_WHAT YOU SHOULD DO_. Repeat only the stretch of lines below that runs from the line with "## How to break long statements" through the line with "non-whitespace character of", unaltered.

_DATA EXTRACT_.
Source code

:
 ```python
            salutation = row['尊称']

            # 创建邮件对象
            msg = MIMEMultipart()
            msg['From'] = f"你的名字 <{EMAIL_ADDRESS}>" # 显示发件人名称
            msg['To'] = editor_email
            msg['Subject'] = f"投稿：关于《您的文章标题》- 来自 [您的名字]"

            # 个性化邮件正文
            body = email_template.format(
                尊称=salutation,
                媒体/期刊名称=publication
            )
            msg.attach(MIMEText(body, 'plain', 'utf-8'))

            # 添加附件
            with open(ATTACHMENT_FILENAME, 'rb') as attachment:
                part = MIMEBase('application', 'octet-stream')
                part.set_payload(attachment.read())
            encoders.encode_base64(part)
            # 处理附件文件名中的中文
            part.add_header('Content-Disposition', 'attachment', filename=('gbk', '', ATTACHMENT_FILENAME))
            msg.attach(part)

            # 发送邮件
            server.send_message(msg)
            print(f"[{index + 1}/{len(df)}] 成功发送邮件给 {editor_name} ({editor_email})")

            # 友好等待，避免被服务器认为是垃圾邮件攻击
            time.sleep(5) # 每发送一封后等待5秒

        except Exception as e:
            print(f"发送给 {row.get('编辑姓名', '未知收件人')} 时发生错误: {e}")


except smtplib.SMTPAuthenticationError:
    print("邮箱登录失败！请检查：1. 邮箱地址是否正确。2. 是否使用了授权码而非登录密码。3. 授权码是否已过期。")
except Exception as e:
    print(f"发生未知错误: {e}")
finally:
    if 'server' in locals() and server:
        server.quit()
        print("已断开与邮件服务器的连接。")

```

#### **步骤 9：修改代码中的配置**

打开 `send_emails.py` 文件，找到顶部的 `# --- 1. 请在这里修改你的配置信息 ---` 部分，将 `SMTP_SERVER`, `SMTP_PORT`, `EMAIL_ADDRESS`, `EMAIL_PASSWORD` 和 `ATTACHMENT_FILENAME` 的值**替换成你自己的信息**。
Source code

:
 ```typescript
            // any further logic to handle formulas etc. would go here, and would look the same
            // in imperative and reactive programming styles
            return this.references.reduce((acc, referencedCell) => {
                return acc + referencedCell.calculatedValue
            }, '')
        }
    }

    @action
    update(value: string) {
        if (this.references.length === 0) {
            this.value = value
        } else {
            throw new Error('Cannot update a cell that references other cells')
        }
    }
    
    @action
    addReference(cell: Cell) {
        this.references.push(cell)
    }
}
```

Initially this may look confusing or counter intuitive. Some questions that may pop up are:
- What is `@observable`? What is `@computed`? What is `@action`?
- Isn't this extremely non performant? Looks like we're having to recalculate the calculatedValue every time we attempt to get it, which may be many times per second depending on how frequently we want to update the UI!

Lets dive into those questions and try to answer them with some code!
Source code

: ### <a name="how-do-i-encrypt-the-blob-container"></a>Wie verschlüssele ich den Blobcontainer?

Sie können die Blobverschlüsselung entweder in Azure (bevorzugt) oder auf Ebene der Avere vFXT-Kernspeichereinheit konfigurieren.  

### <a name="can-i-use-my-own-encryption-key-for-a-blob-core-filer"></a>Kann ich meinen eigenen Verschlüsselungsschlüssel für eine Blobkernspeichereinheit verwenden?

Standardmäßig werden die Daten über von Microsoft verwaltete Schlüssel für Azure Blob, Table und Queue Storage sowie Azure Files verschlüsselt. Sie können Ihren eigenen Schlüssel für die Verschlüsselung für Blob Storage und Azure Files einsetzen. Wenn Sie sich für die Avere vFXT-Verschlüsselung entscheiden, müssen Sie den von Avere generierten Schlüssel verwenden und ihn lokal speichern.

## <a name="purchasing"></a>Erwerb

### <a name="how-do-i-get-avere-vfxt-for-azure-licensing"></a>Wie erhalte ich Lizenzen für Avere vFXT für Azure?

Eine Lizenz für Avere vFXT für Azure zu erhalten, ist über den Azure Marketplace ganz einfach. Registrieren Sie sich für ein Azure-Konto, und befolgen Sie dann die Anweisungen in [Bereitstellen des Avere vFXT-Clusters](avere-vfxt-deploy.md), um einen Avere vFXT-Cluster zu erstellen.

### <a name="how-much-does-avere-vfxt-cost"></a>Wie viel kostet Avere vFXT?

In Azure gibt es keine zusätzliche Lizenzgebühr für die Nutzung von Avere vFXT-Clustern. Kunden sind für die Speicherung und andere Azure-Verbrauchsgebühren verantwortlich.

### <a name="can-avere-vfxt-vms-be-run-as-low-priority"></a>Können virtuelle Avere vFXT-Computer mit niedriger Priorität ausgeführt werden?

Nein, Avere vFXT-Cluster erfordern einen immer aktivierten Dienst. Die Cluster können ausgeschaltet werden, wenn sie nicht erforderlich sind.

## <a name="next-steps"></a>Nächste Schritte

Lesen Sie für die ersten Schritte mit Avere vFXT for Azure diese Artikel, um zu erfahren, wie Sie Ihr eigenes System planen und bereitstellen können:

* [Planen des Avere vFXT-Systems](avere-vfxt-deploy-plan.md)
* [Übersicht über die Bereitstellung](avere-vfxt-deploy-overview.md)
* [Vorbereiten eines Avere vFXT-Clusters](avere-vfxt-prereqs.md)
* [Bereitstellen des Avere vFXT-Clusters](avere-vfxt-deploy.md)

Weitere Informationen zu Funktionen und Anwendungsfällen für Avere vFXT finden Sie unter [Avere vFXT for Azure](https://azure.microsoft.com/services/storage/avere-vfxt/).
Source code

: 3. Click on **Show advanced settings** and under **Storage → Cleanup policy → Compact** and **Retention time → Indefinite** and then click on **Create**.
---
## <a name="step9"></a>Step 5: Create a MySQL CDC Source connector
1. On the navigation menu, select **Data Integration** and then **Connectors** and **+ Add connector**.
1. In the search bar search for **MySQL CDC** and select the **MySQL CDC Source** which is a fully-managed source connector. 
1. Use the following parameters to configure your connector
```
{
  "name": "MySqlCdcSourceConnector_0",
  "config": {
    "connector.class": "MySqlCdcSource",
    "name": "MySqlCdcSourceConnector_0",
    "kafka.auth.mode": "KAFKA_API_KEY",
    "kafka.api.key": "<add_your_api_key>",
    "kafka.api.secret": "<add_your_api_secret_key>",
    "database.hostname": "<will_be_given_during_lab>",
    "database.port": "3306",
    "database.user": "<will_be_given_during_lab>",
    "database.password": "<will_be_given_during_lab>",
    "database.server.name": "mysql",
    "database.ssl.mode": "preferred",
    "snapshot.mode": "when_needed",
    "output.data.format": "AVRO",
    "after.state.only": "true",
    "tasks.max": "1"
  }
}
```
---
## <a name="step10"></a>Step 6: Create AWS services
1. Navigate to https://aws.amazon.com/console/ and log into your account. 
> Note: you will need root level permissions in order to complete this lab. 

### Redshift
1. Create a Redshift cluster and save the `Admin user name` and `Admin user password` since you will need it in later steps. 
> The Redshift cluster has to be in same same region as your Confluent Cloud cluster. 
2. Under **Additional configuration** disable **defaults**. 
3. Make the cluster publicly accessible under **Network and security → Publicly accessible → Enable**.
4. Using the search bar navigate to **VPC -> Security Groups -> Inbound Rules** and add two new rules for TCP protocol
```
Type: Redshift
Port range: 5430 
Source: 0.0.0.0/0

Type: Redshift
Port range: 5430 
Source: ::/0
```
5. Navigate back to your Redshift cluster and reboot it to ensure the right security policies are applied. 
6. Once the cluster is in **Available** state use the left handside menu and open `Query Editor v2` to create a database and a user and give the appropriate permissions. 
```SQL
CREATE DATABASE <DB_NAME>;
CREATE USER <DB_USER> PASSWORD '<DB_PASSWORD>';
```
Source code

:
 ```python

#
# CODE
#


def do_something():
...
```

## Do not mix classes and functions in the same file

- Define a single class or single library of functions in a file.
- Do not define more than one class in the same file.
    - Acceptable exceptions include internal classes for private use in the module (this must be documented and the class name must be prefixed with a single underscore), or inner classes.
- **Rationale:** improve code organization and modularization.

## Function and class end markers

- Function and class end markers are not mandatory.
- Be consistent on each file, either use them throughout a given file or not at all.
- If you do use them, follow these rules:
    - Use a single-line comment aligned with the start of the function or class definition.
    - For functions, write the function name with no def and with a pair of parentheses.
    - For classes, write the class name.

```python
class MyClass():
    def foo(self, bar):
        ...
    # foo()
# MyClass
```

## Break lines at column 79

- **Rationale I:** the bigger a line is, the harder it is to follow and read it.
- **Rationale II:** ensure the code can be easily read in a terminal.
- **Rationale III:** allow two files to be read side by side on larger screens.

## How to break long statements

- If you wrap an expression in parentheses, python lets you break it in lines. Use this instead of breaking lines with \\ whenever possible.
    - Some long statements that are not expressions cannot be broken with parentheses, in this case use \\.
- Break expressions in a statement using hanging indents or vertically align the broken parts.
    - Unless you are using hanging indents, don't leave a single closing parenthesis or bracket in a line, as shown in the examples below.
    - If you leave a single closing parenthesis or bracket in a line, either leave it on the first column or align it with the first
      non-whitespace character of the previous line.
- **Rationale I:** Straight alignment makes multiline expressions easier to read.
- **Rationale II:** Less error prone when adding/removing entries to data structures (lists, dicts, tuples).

_ANSWER TO THE EXERCISE_.
## How to break long statements

- If you wrap an expression in parentheses, python lets you break it in lines. Use this instead of breaking lines with \\ whenever possible.
    - Some long statements that are not expressions cannot be broken with parentheses, in this case use \\.
- Break expressions in a statement using hanging indents or vertically align the broken parts.
    - Unless you are using hanging indents, don't leave a single closing parenthesis or bracket in a line, as shown in the examples below.
    - If you leave a single closing parenthesis or bracket in a line, either leave it on the first column or align it with the first
      non-whitespace character of the previous line.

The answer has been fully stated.